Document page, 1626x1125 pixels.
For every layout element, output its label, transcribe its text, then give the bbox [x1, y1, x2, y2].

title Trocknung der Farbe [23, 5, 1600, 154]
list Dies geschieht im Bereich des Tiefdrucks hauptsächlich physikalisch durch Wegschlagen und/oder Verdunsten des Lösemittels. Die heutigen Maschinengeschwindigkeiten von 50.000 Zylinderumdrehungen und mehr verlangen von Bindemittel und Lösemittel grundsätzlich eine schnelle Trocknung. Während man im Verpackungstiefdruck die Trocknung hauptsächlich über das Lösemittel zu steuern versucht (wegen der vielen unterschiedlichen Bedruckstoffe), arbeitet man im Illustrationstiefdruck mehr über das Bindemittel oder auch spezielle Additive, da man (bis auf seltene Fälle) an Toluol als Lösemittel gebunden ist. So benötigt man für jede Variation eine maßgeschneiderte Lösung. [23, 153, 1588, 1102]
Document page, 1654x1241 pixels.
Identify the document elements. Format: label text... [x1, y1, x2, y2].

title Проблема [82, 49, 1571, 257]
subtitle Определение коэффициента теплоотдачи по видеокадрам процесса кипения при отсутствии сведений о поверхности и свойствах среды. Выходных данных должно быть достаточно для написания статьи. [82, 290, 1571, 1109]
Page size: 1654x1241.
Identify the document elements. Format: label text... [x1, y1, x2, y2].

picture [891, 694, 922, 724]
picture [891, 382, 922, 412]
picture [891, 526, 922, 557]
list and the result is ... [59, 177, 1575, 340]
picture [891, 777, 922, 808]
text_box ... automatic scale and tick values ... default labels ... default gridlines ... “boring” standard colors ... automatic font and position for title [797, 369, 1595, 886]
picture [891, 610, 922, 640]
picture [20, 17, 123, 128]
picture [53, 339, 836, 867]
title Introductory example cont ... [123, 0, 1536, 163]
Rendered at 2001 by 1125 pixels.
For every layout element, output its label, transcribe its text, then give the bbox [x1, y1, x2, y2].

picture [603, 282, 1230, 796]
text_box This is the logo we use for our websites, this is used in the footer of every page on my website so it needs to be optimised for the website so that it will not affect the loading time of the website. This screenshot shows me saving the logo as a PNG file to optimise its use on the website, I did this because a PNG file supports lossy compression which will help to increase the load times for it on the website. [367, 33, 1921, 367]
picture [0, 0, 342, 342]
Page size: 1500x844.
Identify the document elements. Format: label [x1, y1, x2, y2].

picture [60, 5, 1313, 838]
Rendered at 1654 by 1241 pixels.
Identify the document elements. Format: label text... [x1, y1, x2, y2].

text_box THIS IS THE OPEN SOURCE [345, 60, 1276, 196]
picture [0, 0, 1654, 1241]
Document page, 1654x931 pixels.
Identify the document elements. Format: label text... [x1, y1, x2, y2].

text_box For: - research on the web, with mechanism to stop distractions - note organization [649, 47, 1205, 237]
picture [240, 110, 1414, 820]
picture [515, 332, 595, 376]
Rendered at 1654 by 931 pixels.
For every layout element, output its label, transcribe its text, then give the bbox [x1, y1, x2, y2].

★ ★ ★ ★ ★ ★ ★

Reproduce every line of the data above, changing nothing.

SOLUTION TO THIS PROBLEM
Document page, 1626x1125 pixels.
For every layout element, output its label, transcribe its text, then give the bbox [x1, y1, x2, y2].

title Trocknung der Farbe [23, 5, 1600, 154]
list Dies geschieht im Bereich des Tiefdrucks hauptsächlich physikalisch durch Wegschlagen und/oder Verdunsten des Lösemittels. Die heutigen Maschinengeschwindigkeiten von 50.000 Zylinderumdrehungen und mehr verlangen von Bindemittel und Lösemittel grundsätzlich eine schnelle Trocknung. Während man im Verpackungstiefdruck die Trocknung hauptsächlich über das Lösemittel zu steuern versucht (wegen der vielen unterschiedlichen Bedruckstoffe), arbeitet man im Illustrationstiefdruck mehr über das Bindemittel oder auch spezielle Additive, da man (bis auf seltene Fälle) an Toluol als Lösemittel gebunden ist. So benötigt man für jede Variation eine maßgeschneiderte Lösung. [23, 153, 1588, 1102]
Document page, 1654x1241 pixels.
Identify the document elements. Format: label text... [x1, y1, x2, y2].

title Проблема [82, 49, 1571, 257]
subtitle Определение коэффициента теплоотдачи по видеокадрам процесса кипения при отсутствии сведений о поверхности и свойствах среды. Выходных данных должно быть достаточно для написания статьи. [82, 290, 1571, 1109]
Page size: 1654x1241.
Identify the document elements. Format: label text... [x1, y1, x2, y2].

picture [891, 694, 922, 724]
picture [891, 382, 922, 412]
picture [891, 526, 922, 557]
list and the result is ... [59, 177, 1575, 340]
picture [891, 777, 922, 808]
text_box ... automatic scale and tick values ... default labels ... default gridlines ... “boring” standard colors ... automatic font and position for title [797, 369, 1595, 886]
picture [891, 610, 922, 640]
picture [20, 17, 123, 128]
picture [53, 339, 836, 867]
title Introductory example cont ... [123, 0, 1536, 163]
Rendered at 2001 by 1125 pixels.
For every layout element, output its label, transcribe its text, then give the bbox [x1, y1, x2, y2].

picture [603, 282, 1230, 796]
text_box This is the logo we use for our websites, this is used in the footer of every page on my website so it needs to be optimised for the website so that it will not affect the loading time of the website. This screenshot shows me saving the logo as a PNG file to optimise its use on the website, I did this because a PNG file supports lossy compression which will help to increase the load times for it on the website. [367, 33, 1921, 367]
picture [0, 0, 342, 342]
Page size: 1500x844.
Identify the document elements. Format: label [x1, y1, x2, y2].

picture [60, 5, 1313, 838]
Rendered at 1654 by 1241 pixels.
Identify the document elements. Format: label text... [x1, y1, x2, y2].

text_box THIS IS THE OPEN SOURCE [345, 60, 1276, 196]
picture [0, 0, 1654, 1241]
Document page, 1654x931 pixels.
Identify the document elements. Format: label text... [x1, y1, x2, y2].

text_box For: - research on the web, with mechanism to stop distractions - note organization [649, 47, 1205, 237]
picture [240, 110, 1414, 820]
picture [515, 332, 595, 376]
Rendered at 1654 by 931 pixels.
For every layout element, output its label, transcribe its text, then give the bbox [x1, y1, x2, y2].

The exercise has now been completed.